Astronomers discover largest extrasolar planet around a red dwarf
Against all theory: Astronomers have discovered an unusually large planet around a red dwarf. The hot gas giant is the size of Jupiter, the largest exoplanet ever seen around a dwarf star. The strange thing about it: According to popular theory, such small stars should not be able to produce such planetary giants. Why this gas giant was born and whether other red dwarfs can have such large planets, is still open.
Astronomers have discovered the biggest exoplanets around a red dwarf. © University of Warwick / Mark Garlick
Typically, planets are created in the same cloud of dust and gas that produced their central star. The amount of material in such accretion disk determines how big the star can become and how much is left for its planets. If the material is sufficient for only one dwarf star, then, according to established theory, only small rocky planets form in its orbit.
Gas giant with Mini-Star
But astronomers around Daniel Bayliss of the University of Warwick have now discovered an exoplanet that torpedoes this theory. They discovered the planet observing a red dwarf about 600 light-years away with the twelve coupled telescopes of the Next-Generation Transit Survey (NGTS) at the Paranal in Chile. The dwarf star is only half the size of the sun.
The surprise: In orbit around this red dwarf circles a big gas giant. According to astronomers' estimates, the planet named NGTS-1b is at least as large as Jupiter and has only about 20 percent less mass. NGTS-1b is thus only the third gas giant, which was observed around a red dwarf - and by far the largest, orbiting its dwarf star very closely needing only 2.6 days for a round trip.
Surprise for astronomers
The discovery of MGTS-1b was a complete surprise to us, says Bayliss. Because so far we thought that so massive planets around such small stars can not occur.
In fact, many of the red dwarfs known to date are surrounded by smaller, Earth-like planets and planetary systems, including our nearest neighbor, Proxima Centauri, and the diminutive star TRAPPIST-1, only 40 light-years away.
How this combination of dwarf star and gas giant could arise is puzzling so far. © University of Warwick / Mark Garlick
But the discovery of the enourmous gas giant NGTS-1 now demonstrates that this is not the norm. Apparently, contrary to previous assumptions and models, red dwarfs can also produce planetary giants. Given that around 75 percent of all stars in the universe belong to these dwarf stars, this may throw a whole new light on planetary distribution in cosmos.
Our job now is to figure out how common such gas giants are around red dwarfs in our galaxy, says Bayliss.
A matter of age?
But how can such a giant planet emerge, if the material in the primeval cloud obviously did not even suffice for a larger star?
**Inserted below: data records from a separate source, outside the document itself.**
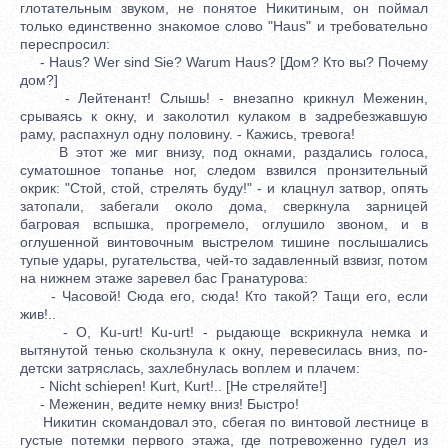
глотательным звуком, не понятое Никитиным, он поймал
только единственно знакомое слово "Haus" и требовательно
переспросил:
- Haus? Wer sind Sie? Warum Haus? [Дом? Кто вы? Почему
дом?]
- Лейтенант! Слышь! - внезапно крикнул Меженин,
срываясь к окну, и заколотил кулаком в задребезжавшую
раму, распахнул одну половину. - Кажись, тревога!
В этот же миг внизу, под окнами, раздались голоса,
суматошное топанье ног, следом взвился пронзительный
окрик: "Стой, стой, стрелять буду!" - и клацнул затвор, опять
затопали, забегали около дома, сверкнула зарницей
багровая вспышка, прогремело, оглушило звоном, и в
оглушенной винтовочным выстрелом тишине послышались
тупые удары, ругательства, чей-то задавленный взвизг, потом
на нижнем этаже заревел бас Гранатурова:
- Часовой! Сюда его, сюда! Кто такой? Тащи его, если
жив!..
- O, Ku-urt! Ku-urt! - рыдающе вскрикнула немка и
вытянутой тенью скользнула к окну, перевесилась вниз, по-
детски затряслась, захлебнулась воплем и плачем:
- Nicht schiepen! Kurt, Kurt!.. [Не стреляйте!]
- Меженин, ведите немку вниз! Быстро!
Никитин скомандовал это, сбегая по винтовой лестнице в
густые потемки первого этажа, где потревоженно гудел из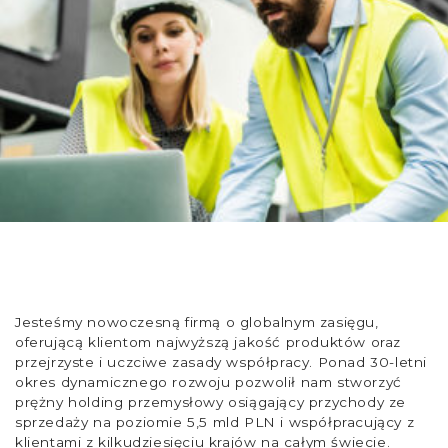
Jesteśmy nowoczesną firmą o globalnym zasięgu,
oferującą klientom najwyższą jakość produktów oraz
przejrzyste i uczciwe zasady współpracy. Ponad 30-letni
okres dynamicznego rozwoju pozwolił nam stworzyć
prężny holding przemysłowy osiągający przychody ze
sprzedaży na poziomie 5,5 mld PLN i współpracujący z
klientami z kilkudziesięciu krajów na całym świecie.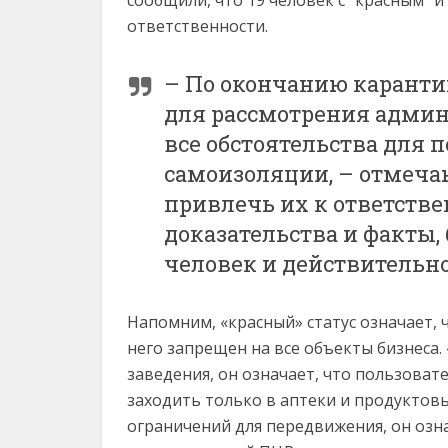
сообщили, что 19 человек с “красным” 
ответственности.
– По окончанию каранти
для рассмотрения админ
все обстоятельства для
самоизоляции, – отмечаю
привлечь их к ответств
доказательства и факты,
человек и действительн
Напомним, «красный» статус означает, 
него запрещен на все объекты бизнеса
заведения, он означает, что пользоват
заходить только в аптеки и продуктовы
ограничений для передвижения, он озн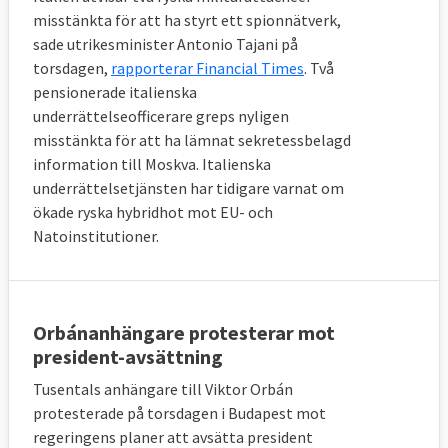
misstänkta för att ha styrt ett spionnätverk,
sade utrikesminister Antonio Tajani på
torsdagen,
rapporterar Financial Times
. Två
pensionerade italienska
underrättelseofficerare greps nyligen
misstänkta för att ha lämnat sekretessbelagd
information till Moskva. Italienska
underrättelsetjänsten har tidigare varnat om
ökade ryska hybridhot mot EU- och
Natoinstitutioner.
Orbánanhängare protesterar mot
president-avsättning
Tusentals anhängare till Viktor Orbán
protesterade på torsdagen i Budapest mot
regeringens planer att avsätta president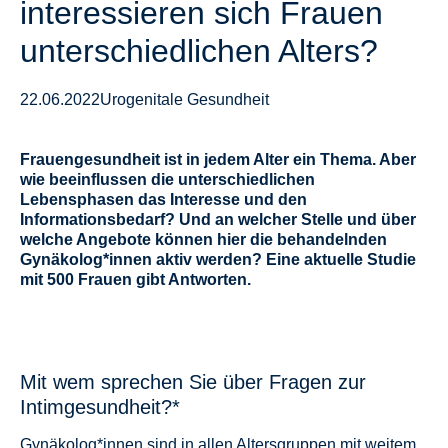
interessieren sich Frauen
unterschiedlichen Alters?
22.06.2022
Urogenitale Gesundheit
Frauengesundheit ist in jedem Alter ein Thema. Aber
wie beeinflussen die unterschiedlichen
Lebensphasen das Interesse und den
Informationsbedarf? Und an welcher Stelle und über
welche Angebote können hier die behandelnden
Gynäkolog*innen aktiv werden? Eine aktuelle Studie
mit 500 Frauen gibt Antworten.
Mit wem sprechen Sie über Fragen zur
Intimgesundheit?*
Gynäkolog*innen sind in allen Altersgruppen mit weitem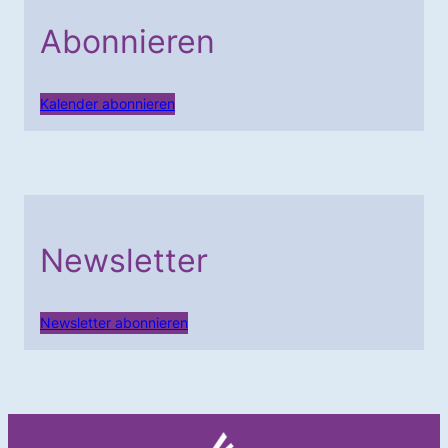
Abonnieren
Kalender abonnieren
Newsletter
Newsletter abonnieren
After all, according to popular theory, a star takes on the lion's share of the material at its formation, with only a few percent remaining for planets and other objects in its orbit. This was also the case in our solar system: the sun swallowed 99 percent of the original cloud.
The astronomers suspect that the existence of the gas giant around NGTS-1 might be related to the age of the dwarf star. This is supported by its slow rotation and missing outbursts.
This may suggest that the formation of gas giants around such dwarf stars may have been possible earlier in the history of our galaxy, said Bayliss and his colleagues.